• INSTRUCTION: Repeat word for word the lines of the items starting at the line that contains "personalisierte Kommunikation" and ending at the line that contains "tet­len­nek lát­szó ka­to­nai".

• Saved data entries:
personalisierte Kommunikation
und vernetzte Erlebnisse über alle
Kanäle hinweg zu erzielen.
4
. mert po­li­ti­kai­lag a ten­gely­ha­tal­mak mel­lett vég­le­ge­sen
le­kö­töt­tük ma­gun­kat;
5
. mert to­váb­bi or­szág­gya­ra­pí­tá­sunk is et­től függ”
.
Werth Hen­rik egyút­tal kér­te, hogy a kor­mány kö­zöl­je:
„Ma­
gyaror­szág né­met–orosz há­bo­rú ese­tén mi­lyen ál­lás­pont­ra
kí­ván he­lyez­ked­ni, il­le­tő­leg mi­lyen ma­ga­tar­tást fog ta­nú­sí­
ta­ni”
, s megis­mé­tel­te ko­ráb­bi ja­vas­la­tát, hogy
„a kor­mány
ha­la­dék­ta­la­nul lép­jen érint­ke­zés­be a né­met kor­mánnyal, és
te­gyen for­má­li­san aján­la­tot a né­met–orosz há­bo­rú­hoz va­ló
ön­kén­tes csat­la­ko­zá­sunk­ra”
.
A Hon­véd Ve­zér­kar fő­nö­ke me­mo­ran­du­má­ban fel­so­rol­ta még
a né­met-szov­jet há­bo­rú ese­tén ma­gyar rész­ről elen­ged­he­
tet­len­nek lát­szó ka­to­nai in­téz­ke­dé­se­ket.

--

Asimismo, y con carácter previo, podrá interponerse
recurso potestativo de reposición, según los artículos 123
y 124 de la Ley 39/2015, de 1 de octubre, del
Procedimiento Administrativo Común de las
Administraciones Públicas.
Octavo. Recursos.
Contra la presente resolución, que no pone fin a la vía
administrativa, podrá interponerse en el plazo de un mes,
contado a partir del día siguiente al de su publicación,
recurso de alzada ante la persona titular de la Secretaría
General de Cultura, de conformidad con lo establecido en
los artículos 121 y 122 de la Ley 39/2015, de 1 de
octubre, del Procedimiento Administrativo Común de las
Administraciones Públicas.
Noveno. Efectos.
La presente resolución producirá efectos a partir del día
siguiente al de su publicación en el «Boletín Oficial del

• SOLUTION:
personalisierte Kommunikation
und vernetzte Erlebnisse über alle
Kanäle hinweg zu erzielen.
4
. mert po­li­ti­kai­lag a ten­gely­ha­tal­mak mel­lett vég­le­ge­sen
le­kö­töt­tük ma­gun­kat;
5
. mert to­váb­bi or­szág­gya­ra­pí­tá­sunk is et­től függ”
.
Werth Hen­rik egyút­tal kér­te, hogy a kor­mány kö­zöl­je:
„Ma­
gyaror­szág né­met–orosz há­bo­rú ese­tén mi­lyen ál­lás­pont­ra
kí­ván he­lyez­ked­ni, il­le­tő­leg mi­lyen ma­ga­tar­tást fog ta­nú­sí­
ta­ni”
, s megis­mé­tel­te ko­ráb­bi ja­vas­la­tát, hogy
„a kor­mány
ha­la­dék­ta­la­nul lép­jen érint­ke­zés­be a né­met kor­mánnyal, és
te­gyen for­má­li­san aján­la­tot a né­met–orosz há­bo­rú­hoz va­ló
ön­kén­tes csat­la­ko­zá­sunk­ra”
.
A Hon­véd Ve­zér­kar fő­nö­ke me­mo­ran­du­má­ban fel­so­rol­ta még
a né­met-szov­jet há­bo­rú ese­tén ma­gyar rész­ről elen­ged­he­
tet­len­nek lát­szó ka­to­nai in­téz­ke­dé­se­ket.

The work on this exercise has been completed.